* Task description
What you return should match every record exactly, with the images removed.

[Records from a data source]
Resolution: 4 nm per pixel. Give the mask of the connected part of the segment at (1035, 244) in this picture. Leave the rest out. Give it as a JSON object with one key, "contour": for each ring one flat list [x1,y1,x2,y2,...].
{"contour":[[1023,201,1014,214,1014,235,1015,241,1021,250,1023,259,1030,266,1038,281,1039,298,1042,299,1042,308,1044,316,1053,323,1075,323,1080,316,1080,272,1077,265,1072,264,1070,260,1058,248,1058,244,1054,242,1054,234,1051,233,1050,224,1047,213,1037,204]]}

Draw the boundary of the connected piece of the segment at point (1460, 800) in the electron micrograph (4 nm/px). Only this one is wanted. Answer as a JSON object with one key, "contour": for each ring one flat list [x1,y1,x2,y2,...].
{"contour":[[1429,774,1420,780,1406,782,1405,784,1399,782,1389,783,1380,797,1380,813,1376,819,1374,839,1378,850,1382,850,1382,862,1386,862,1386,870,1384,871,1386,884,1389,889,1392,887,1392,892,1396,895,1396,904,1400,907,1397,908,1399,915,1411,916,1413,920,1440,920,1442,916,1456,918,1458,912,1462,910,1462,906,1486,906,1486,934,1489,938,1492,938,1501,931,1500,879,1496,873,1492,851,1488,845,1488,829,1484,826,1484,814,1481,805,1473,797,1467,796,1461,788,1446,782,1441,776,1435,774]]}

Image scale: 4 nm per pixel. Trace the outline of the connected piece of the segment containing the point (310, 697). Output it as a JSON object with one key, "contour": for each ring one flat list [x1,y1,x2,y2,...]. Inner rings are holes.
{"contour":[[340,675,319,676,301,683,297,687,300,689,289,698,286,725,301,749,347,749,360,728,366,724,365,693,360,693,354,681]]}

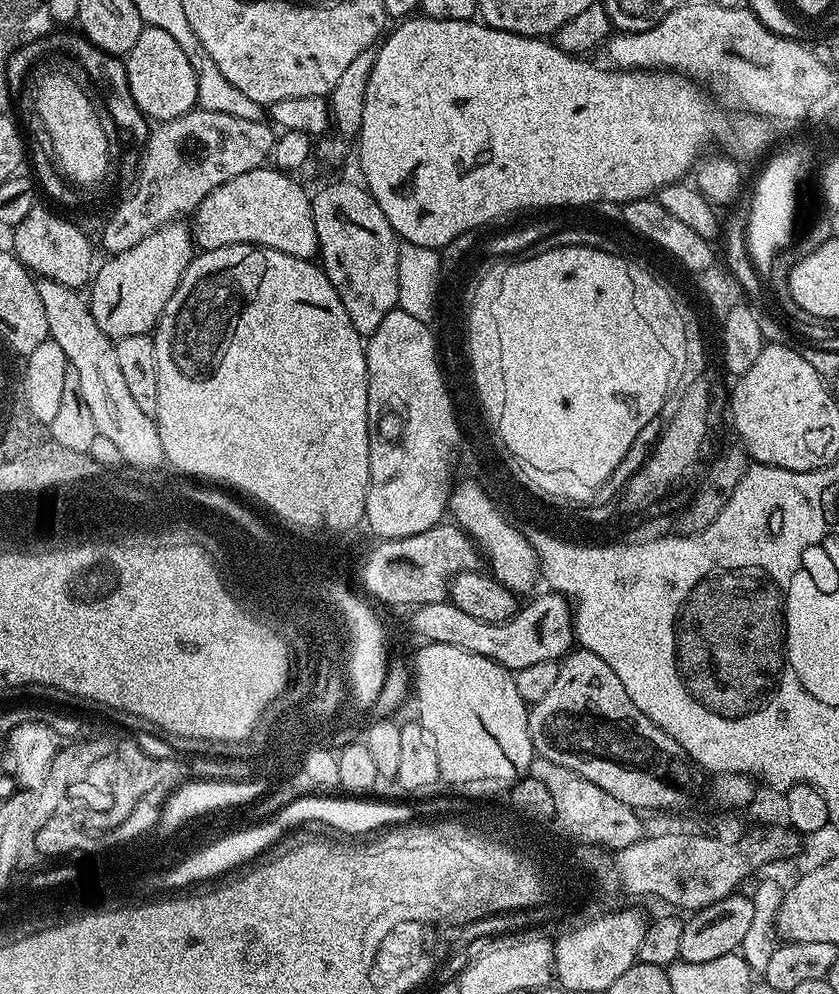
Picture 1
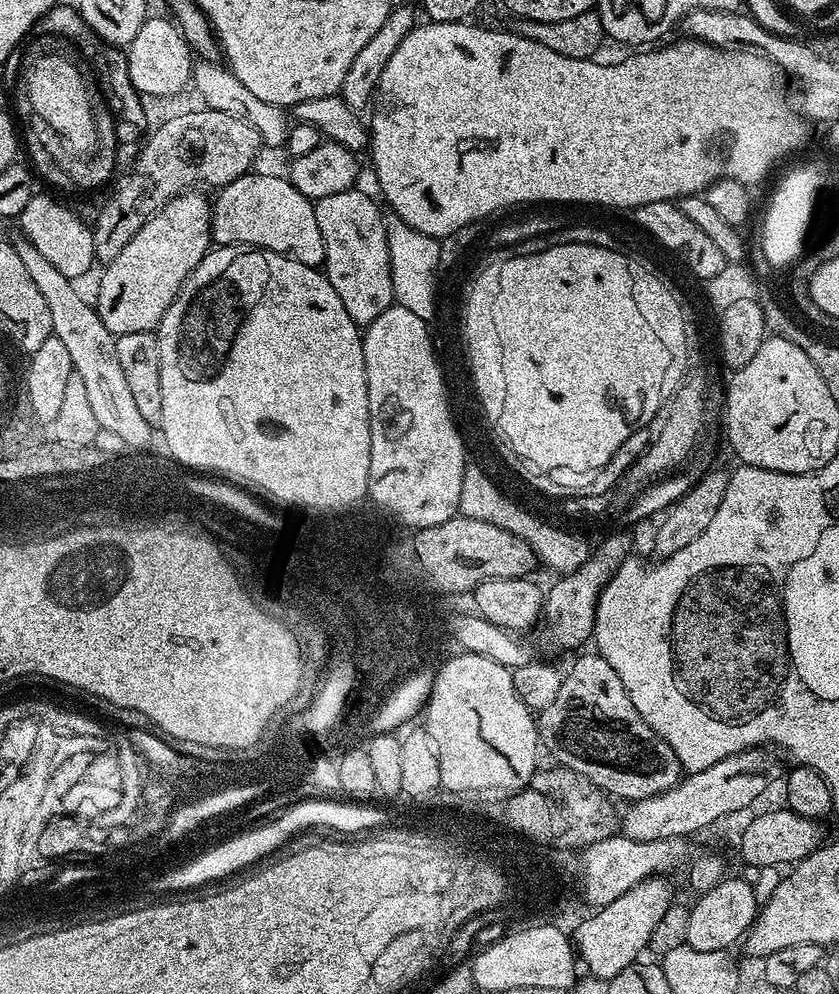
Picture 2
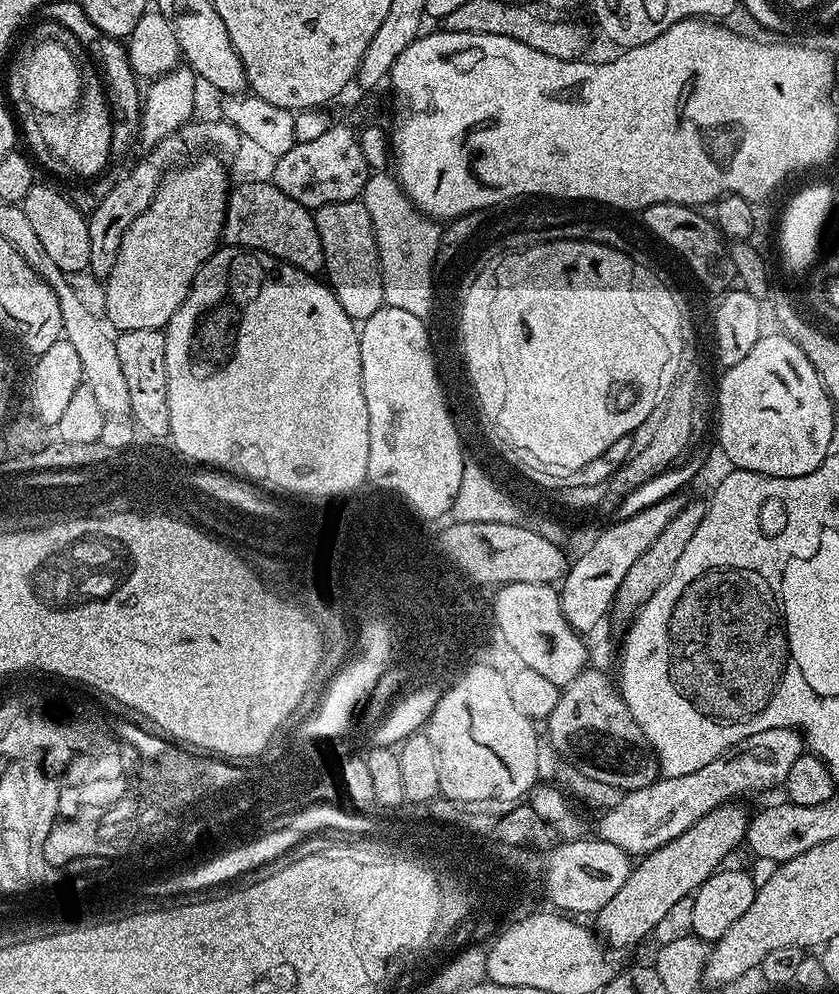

* Task output
Resolution: 4 nm per pixel. Give the mask of the connected part of the segment at (1035, 244) in this picture. Leave the rest out. Give it as a JSON object with one key, "contour": for each ring one flat list [x1,y1,x2,y2,...].
{"contour":[[1023,201,1014,214,1014,235,1015,241,1021,250,1023,259,1030,266,1038,281,1039,298,1042,299,1042,308,1044,316,1053,323,1075,323,1080,316,1080,272,1077,265,1072,264,1070,260,1058,248,1058,244,1054,242,1054,234,1051,233,1050,224,1047,213,1037,204]]}

Draw the boundary of the connected piece of the segment at point (1460, 800) in the electron micrograph (4 nm/px). Only this one is wanted. Answer as a JSON object with one key, "contour": for each ring one flat list [x1,y1,x2,y2,...].
{"contour":[[1429,774,1420,780,1406,782,1405,784,1399,782,1389,783,1380,797,1380,813,1376,819,1374,839,1378,850,1382,850,1382,862,1386,862,1386,870,1384,871,1386,884,1389,889,1392,887,1392,892,1396,895,1396,904,1400,907,1397,908,1399,915,1411,916,1413,920,1440,920,1442,916,1456,918,1458,912,1462,910,1462,906,1486,906,1486,934,1489,938,1492,938,1501,931,1500,879,1496,873,1492,851,1488,845,1488,829,1484,826,1484,814,1481,805,1473,797,1467,796,1461,788,1446,782,1441,776,1435,774]]}

Image scale: 4 nm per pixel. Trace the outline of the connected piece of the segment containing the point (310, 697). Output it as a JSON object with one key, "contour": for each ring one flat list [x1,y1,x2,y2,...]. Inner rings are holes.
{"contour":[[340,675,319,676,301,683,297,687,300,689,289,698,286,725,301,749,347,749,360,728,366,724,365,693,360,693,354,681]]}

Picture 1
Picture 2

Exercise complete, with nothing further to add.